I think that there is no solid rule about the best value to use. If you want to know more about this, it might be interesting to read Leland McInnes papers. But, in general terms, the goal of dimensionality reduction is to obtain a representative output. Then, adjusting hyperparameters comes down to testing the trustworthiness of the embeddings for different values. cuml.metrics.trustworthiness.trustworthiness offers a GPU accelerated calculation of such value.

cc @cjnolet who might have more info about this

[antortjim]

Wouldn't it make sense to use the worthiness metric as a measure of "convergence" akin to the loss function during backpropagation, so that cuml UMAP runs until either the number of epochs provided is exhausted OR the worthiness reaches a high enough value (aka early stop)?

[antortjim]

Also, I am not sure what trustworthiness value is adequate, would for example 0.8 be high enough? I see very significant differences in output quality with trustworthiness of 0.8 and 0.9 i.e. I would not tell from the trustworthiness that the quality is so different

[cjnolet]

@antortjim in general, the relationship that the trustworthiness score has to UMAP's objective is similar to that which a score like categorical accuracy might have to categorical cross-entropy. Accuracy, by example, is a more general score for classifiers while categorical cross entropy is specific to an algorithm's objective. We can use accuracy to measure the quality of results for any categorical classifier and we can use trustworthiness to measure the quality of any manifold learning algorithm. Trustworthiness measures the degree to which the neighborhoods in the output space preserve local neighborhood structure (by literally comparing knn results) from the input space. In general, youll expect to see reasonably well-preserved results around 0.91 and above, while a trustworthiness of 0.8 and below might preserve some neighborhoods while other could still looking like random noise.

All that being said, there is a known bug with our laplacian eigenmaps (aka spectral) initialization solver, and the resulting embedding quality can sometimes (but not always) be improved by increasing the number of epochs.
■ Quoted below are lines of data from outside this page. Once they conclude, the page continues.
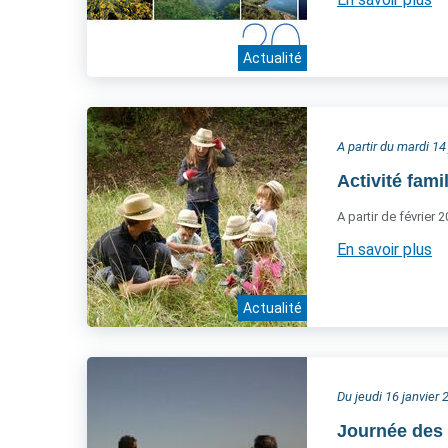
Actualité
A partir du mardi 14
Activité fam
A partir de février 
En savoir plus
Actualité
Du jeudi 16 janvier
Journée des 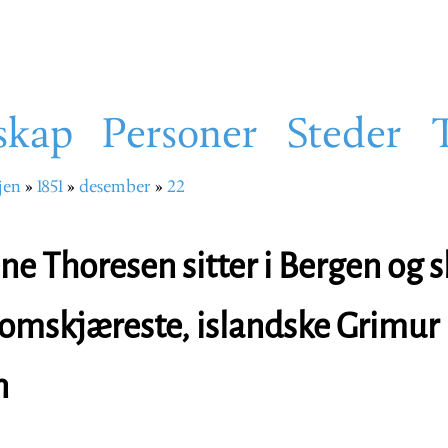
skap
Personer
Steder
jen
1851
desember
22
sti
e Thoresen sitter i Bergen og sk
omskjæreste, islandske Grimur
n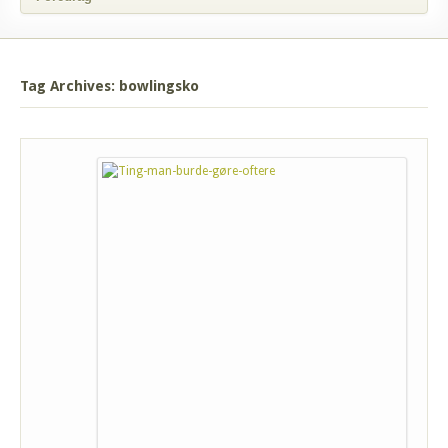
Tag Archives: bowlingsko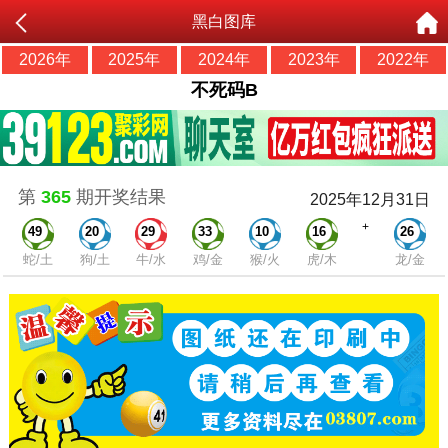
黑白图库
2026年
2025年
2024年
2023年
2022年
不死码B
第
365
期开奖结果
2025年12月31日
+
49
20
29
33
10
16
26
蛇/土
狗/土
牛/水
鸡/金
猴/火
虎/木
龙/金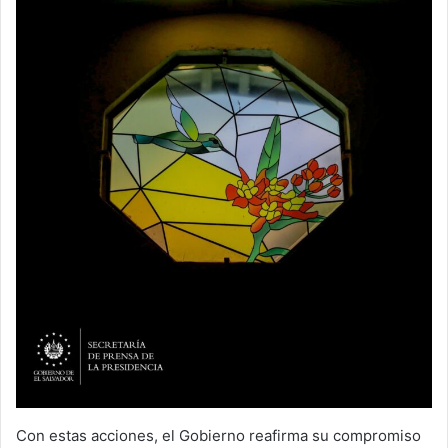
Con estas acciones, el Gobierno reafirma su compromiso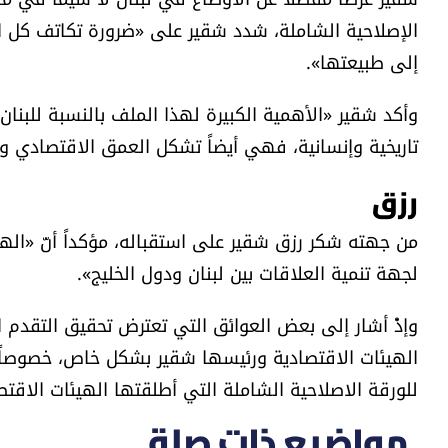
الإصلاحية الشاملة، شدد شقير على «ضرورة تكاتف كل الج
إلى طبيعتها».
وأكد شقير «الأهمية الكبيرة لهذا الملف بالنسبة للبنا
تاريخية وإنسانية، فهي أيضاً تشكل العمق الاقتصادي وا
رزق
من جهته شكر رزق شقير على استقباله، مؤكداً أنّ «ا
لجهة تنمية العلاقات بين لبنان ودول الخليج».
وإذْ أشار إلى بعض العوائق التي تعترض تحقيق التقدم ال
الهيئات الاقتصادية ورئيسها شقير بشكل خاص، خصوصاً عل
للورقة الاصلاحية الشاملة التي أطلقتها الهيئات الاقتص
مواضيع ذات صلة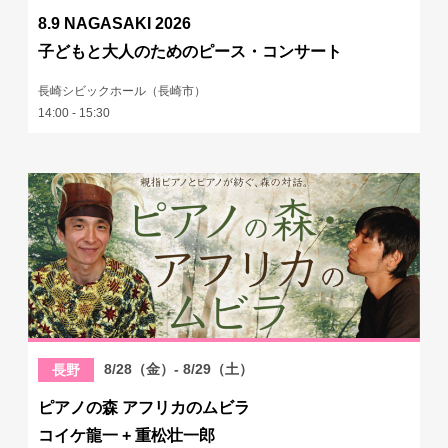
8.9 NAGASAKI 2026
子どもと大人のためのピース・コンサート
長崎シビックホール（長崎市）
14:00 - 15:30
8/28（金）- 8/29（土）
長野
ピアノの森 アフリカのムビラ
コイケ龍一 + 重松壮一郎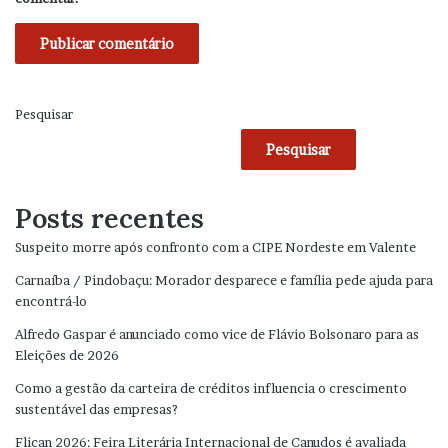
Pesquisar
Pesquisar
Posts recentes
Suspeito morre após confronto com a CIPE Nordeste em Valente
Carnaíba / Pindobaçu: Morador desparece e família pede ajuda para
encontrá-lo
Alfredo Gaspar é anunciado como vice de Flávio Bolsonaro para as
Eleições de 2026
Como a gestão da carteira de créditos influencia o crescimento
sustentável das empresas?
Flican 2026: Feira Literária Internacional de Canudos é avaliada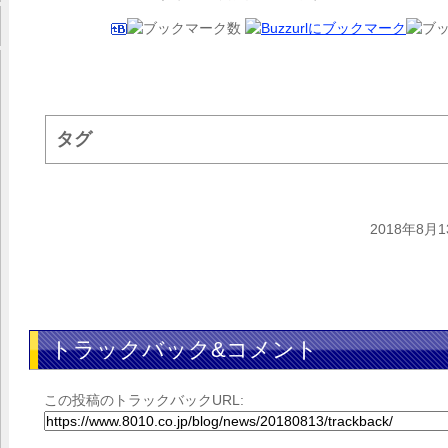
タグ
2018年8月1
トラックバック&コメント
この投稿のトラックバックURL: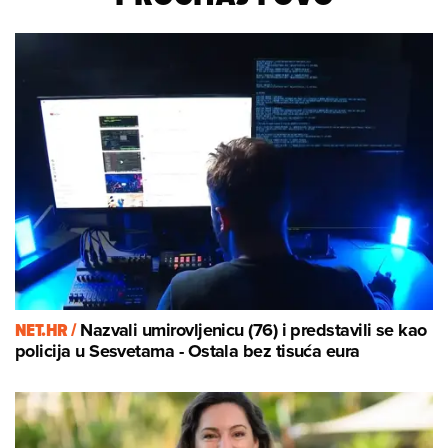
NET.HR /
Nazvali umirovljenicu (76) i predstavili se kao
policija u Sesvetama - Ostala bez tisuća eura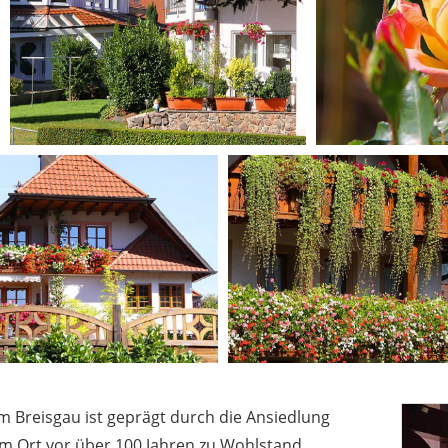
 Breisgau ist geprägt durch die Ansiedlung
m Ort vor über 100 Jahren zu Wohlstand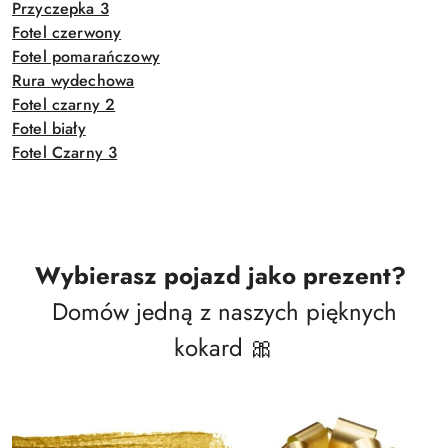
Przyczepka 3
Fotel czerwony
Fotel pomarańczowy
Rura wydechowa
Fotel czarny 2
Fotel biały
Fotel Czarny 3
Wybierasz pojazd jako prezent?
Domów jedną z naszych pięknych
kokard 🎀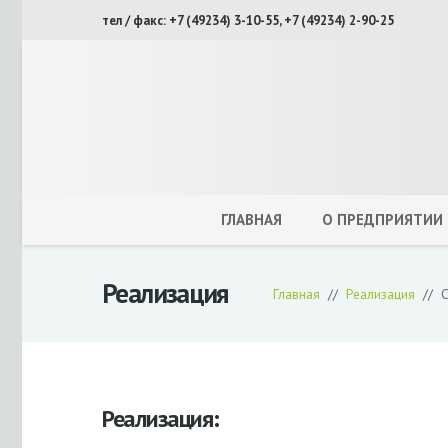
тел / факс: +7 (49234) 3-10-55, +7 (49234) 2-90-25
ГЛАВНАЯ
О ПРЕДПРИЯТИИ
Реализация
Главная
//
Реализация
//
С
Реализация: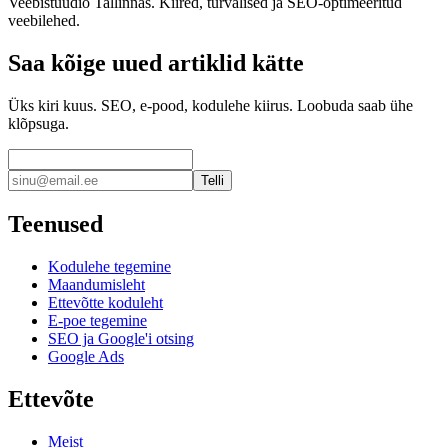
Veebistuudio Tallinnas. Kiired, turvalised ja SEO-optimeeritud
veebilehed.
Saa kõige uued artiklid kätte
Üks kiri kuus. SEO, e-pood, kodulehe kiirus. Loobuda saab ühe
klõpsuga.
Telli
Teenused
Kodulehe tegemine
Maandumisleht
Ettevõtte koduleht
E-poe tegemine
SEO ja Google'i otsing
Google Ads
Ettevõte
Meist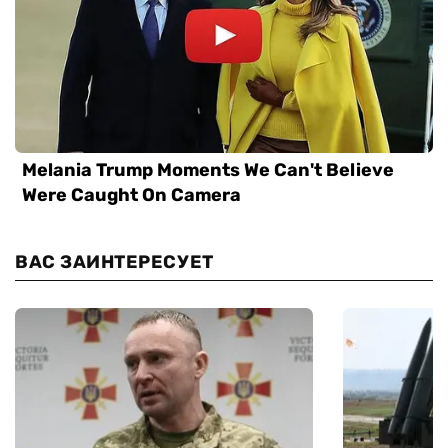
ВАС ЗАИНТЕРЕСУЕТ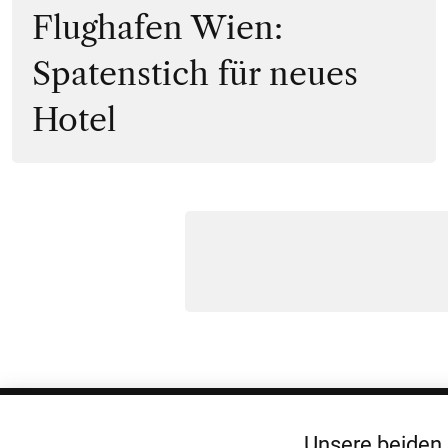
Flughafen Wien:
Spatenstich für neues
Hotel
Unsere beiden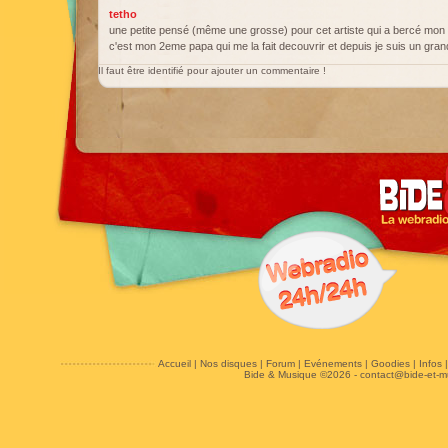
tetho
une petite pensé (même une grosse) pour cet artiste qui a bercé m
c'est mon 2eme papa qui me la fait decouvrir et depuis je suis un gra
Il faut être identifié pour ajouter un commentaire !
Accueil
|
Nos disques
|
Forum
|
Evénements
|
Goodies
|
Infos
Bide & Musique ©2026 -
contact@bide-et-m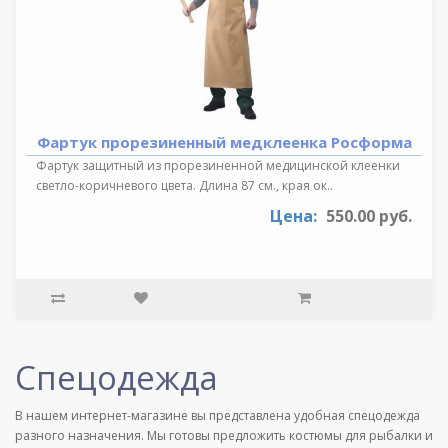
Фартук прорезиненный медклеенка Росформа
Фартук защитный из прорезиненной медицинской клеенки
светло-коричневого цвета. Длина 87 см., края ок..
Цена:
550.00 руб.
Спецодежда
В нашем интернет-магазине вы представлена удобная спецодежда
разного назначения. Мы готовы предложить костюмы для рыбалки и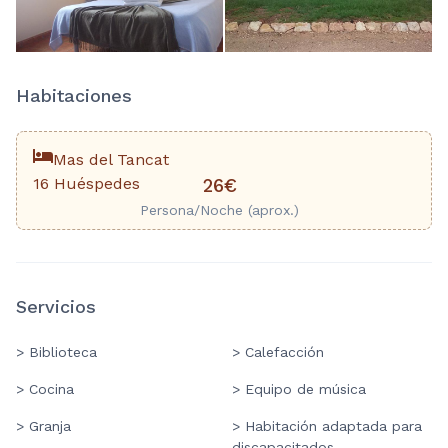
Habitaciones
Mas del Tancat
16 Huéspedes
26€
Persona/Noche (aprox.)
Servicios
> Biblioteca
> Calefacción
> Cocina
> Equipo de música
> Granja
> Habitación adaptada para
discapacitados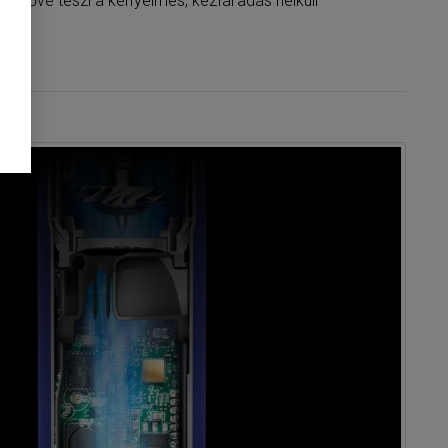
etővé teszi a kényelmes, kézfáradás nélküli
Please note that this is in addition to, and not mutually exclusive of, what Victor pointed out- the initialization and parallelization of the algorithms does still cause slightly different behaviors, which can cause slightly different results with the same parameter settings.

One thing to try might be to set "init=random" to ignore differences that are specific to the spectral initialization. Another common technique that could improve the quality with spectral initialization is to run the points through a PCA before calling UMAP.

[antortjim]

Thank you @cjnolet and sorry for getting back here late. My take-home message then is that the trustworthiness cannot be used as a measurement of convergence, but a measurement of correctness, and in order to ensure convergence I need to pass a high enough n_epochs.